A model with 1 billion parameters can complete sentences. A model with 10 billion parameters can answer questions. A model with 100 billion parameters can write code, reason through multi-step problems, and translate languages it was never explicitly trained on. These are not improvements in degree. They are differences in kind. The same architecture, scaled up, starts doing things that feel categorically different.
This phenomenon — sometimes called emergent capability — is still not fully understood. Researchers can observe it happening but cannot reliably predict which new capabilities will appear at which scale. What is clear is that the transformer architecture did not just benefit from scale. It seemed to unlock something new as scale increased, in a way that earlier architectures did not.
What transformers are still bad at
The transformer won. It has not solved intelligence.
Attention scales quadratically with sequence length — meaning double the tokens, roughly four times the computation. Context windows are not unlimited. Hallucination — the model confidently producing false information — is a direct consequence of the architecture: the model generates the most statistically plausible next token, not the most factually accurate one. It has no mechanism for checking whether what it is saying is true.

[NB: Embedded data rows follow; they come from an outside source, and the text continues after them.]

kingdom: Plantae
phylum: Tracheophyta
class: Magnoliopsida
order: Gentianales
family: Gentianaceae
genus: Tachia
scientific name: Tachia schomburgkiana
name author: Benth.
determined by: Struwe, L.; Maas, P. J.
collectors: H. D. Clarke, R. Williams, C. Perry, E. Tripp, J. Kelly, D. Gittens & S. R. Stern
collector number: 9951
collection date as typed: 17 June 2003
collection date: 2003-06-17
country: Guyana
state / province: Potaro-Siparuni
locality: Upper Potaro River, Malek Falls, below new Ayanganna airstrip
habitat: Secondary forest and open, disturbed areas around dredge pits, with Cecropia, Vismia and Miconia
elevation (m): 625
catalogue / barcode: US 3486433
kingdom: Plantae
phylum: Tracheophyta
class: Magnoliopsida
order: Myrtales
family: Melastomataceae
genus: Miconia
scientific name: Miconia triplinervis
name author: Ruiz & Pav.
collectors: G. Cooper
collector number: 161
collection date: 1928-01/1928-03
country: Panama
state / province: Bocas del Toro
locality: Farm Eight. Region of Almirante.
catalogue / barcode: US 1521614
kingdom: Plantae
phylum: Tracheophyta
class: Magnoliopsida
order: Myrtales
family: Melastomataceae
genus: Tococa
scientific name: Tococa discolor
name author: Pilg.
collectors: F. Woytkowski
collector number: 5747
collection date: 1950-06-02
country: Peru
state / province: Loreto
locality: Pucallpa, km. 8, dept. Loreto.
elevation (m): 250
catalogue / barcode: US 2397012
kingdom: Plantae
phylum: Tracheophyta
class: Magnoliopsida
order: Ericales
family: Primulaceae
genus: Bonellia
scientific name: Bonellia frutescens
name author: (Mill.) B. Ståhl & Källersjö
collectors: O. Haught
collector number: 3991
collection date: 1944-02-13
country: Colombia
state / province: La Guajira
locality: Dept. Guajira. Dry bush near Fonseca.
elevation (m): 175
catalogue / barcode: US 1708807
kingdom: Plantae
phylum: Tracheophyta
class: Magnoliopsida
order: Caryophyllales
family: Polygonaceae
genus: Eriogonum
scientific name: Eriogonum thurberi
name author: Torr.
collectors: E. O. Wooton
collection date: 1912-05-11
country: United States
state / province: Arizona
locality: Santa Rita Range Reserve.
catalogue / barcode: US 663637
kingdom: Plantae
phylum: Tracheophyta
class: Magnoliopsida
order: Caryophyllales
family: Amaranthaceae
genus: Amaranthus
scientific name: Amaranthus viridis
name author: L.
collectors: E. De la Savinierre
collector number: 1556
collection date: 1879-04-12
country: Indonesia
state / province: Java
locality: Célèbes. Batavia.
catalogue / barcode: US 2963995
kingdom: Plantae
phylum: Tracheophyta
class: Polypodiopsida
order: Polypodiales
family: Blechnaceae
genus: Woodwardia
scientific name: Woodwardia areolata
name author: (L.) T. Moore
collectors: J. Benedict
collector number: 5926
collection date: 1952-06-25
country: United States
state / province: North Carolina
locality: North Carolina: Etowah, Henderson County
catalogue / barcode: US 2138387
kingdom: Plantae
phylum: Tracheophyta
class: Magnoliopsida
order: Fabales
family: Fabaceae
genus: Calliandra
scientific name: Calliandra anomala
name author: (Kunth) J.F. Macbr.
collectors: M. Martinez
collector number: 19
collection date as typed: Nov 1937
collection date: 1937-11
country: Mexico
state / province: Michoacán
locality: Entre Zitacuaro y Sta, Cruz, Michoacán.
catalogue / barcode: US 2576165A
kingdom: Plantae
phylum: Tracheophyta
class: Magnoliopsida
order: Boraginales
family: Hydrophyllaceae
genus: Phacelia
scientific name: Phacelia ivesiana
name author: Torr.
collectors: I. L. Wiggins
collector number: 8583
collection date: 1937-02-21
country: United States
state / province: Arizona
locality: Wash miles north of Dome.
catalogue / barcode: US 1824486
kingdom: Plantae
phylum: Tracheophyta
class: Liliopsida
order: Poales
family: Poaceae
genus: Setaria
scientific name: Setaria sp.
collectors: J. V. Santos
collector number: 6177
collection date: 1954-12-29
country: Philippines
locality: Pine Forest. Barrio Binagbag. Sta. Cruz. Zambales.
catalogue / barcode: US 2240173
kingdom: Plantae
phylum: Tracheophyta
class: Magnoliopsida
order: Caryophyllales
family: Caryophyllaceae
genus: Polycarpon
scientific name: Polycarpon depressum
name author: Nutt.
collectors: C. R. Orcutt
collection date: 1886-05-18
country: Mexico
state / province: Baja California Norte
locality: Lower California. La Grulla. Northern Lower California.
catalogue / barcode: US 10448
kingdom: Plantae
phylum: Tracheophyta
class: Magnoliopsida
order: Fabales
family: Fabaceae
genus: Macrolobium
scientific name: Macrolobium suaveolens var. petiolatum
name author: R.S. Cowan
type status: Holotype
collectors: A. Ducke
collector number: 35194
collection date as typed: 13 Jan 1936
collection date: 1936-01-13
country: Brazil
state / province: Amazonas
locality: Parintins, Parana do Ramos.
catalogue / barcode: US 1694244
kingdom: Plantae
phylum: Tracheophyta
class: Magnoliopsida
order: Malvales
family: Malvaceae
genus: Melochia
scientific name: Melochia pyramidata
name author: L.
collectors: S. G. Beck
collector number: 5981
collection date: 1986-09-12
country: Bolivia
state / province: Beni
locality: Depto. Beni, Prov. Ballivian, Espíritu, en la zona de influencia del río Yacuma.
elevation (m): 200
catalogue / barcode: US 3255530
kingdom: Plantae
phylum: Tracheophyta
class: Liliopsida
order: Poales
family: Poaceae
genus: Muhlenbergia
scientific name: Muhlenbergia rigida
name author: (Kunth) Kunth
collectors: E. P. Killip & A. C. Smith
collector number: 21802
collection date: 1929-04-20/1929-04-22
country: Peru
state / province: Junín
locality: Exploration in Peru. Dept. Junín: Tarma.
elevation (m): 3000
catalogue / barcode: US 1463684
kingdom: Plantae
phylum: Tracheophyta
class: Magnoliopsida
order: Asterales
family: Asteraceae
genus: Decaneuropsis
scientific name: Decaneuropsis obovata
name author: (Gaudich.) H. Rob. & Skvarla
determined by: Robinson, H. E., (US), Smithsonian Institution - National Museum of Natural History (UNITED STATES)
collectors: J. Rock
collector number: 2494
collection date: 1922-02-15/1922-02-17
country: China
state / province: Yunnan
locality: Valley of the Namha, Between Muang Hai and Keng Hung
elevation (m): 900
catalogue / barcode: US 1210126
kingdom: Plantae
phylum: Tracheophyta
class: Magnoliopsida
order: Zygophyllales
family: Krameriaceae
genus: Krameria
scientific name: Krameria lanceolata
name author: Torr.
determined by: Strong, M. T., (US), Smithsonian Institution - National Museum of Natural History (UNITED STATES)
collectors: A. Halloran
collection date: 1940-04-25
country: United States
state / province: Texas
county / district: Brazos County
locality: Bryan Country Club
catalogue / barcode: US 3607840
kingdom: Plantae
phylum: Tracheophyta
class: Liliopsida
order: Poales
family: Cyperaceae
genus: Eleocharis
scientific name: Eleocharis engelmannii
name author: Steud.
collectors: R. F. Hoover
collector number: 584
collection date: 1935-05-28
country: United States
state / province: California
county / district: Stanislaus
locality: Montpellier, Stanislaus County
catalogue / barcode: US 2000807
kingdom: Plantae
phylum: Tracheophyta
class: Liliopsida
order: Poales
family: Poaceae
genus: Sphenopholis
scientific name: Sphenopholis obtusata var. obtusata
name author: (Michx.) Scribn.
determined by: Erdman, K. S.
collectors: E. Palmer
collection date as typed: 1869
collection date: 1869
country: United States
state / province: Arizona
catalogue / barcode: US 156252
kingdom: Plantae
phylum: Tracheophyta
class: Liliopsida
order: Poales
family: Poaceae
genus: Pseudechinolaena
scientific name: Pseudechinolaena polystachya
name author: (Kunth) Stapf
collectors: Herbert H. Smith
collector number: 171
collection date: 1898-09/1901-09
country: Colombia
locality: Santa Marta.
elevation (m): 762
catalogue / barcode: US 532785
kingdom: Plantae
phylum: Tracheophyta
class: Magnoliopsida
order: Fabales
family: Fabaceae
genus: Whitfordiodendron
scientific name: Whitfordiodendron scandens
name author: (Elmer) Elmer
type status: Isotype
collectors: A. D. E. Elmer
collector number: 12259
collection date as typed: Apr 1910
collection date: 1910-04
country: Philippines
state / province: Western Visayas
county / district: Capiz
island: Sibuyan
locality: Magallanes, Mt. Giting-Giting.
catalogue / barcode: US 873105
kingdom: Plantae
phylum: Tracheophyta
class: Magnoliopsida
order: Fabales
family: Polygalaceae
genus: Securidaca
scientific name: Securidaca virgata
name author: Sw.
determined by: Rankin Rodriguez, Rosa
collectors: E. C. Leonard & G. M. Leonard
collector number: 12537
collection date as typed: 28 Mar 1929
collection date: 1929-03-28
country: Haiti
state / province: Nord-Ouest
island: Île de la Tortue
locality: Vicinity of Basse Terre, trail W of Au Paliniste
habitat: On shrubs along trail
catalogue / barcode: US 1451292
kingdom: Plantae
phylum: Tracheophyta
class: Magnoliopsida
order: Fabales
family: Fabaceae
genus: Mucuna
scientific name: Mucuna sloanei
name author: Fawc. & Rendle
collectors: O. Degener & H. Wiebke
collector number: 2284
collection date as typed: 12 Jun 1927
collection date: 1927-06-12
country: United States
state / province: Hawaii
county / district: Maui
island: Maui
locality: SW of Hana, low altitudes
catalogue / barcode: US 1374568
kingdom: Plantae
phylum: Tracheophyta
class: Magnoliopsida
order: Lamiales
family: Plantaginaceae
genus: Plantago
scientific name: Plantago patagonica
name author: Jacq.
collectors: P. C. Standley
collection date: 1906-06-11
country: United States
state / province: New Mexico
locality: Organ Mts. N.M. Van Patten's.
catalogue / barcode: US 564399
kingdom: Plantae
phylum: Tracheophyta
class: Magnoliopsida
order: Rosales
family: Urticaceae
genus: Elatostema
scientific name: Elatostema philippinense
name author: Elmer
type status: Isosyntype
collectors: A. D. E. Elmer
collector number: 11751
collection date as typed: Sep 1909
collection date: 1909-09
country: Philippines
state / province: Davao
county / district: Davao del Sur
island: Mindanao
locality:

Transformers have no persistent memory. Every conversation starts fresh. Every context window is a clean slate. A human expert who has spent forty years studying a subject brings all of that to every sentence they read. A transformer brings only what fits in the current context window.
And transformers are extraordinarily data-hungry compared to humans. A child learns the concept of a chair from a handful of examples. A transformer requires exposure to millions of sentences containing the word before its representation stabilises. The architecture is powerful but not efficient in the way biological intelligence is efficient.
These are not arguments against transformers. They are the shape of the problem that the next decade of research is organised around.
Where this picture breaks down
The "three things at once" framing makes the transformer's success sound inevitable in retrospect. It was not. Attention mechanisms existed before 2017 and were used as additions to RNNs rather than replacements for them. The insight that you could discard recurrence entirely and build purely on attention was a genuine leap, not an obvious next step.
The encoder/decoder diagram is the original 2017 architecture. Modern transformers have diverged considerably — different positional encoding schemes, different normalisation approaches, different attention variants. The diagram is a map of the concept, not a blueprint for any specific model in production today.
Finally, the emergent capability story is real but contested. Some researchers argue that apparent emergence is partly an artefact of how capability is measured — that smoother, more gradual improvement becomes visible as a sharp jump when you change the metric. The debate is unresolved. What is not contested is that large transformers do things small transformers cannot.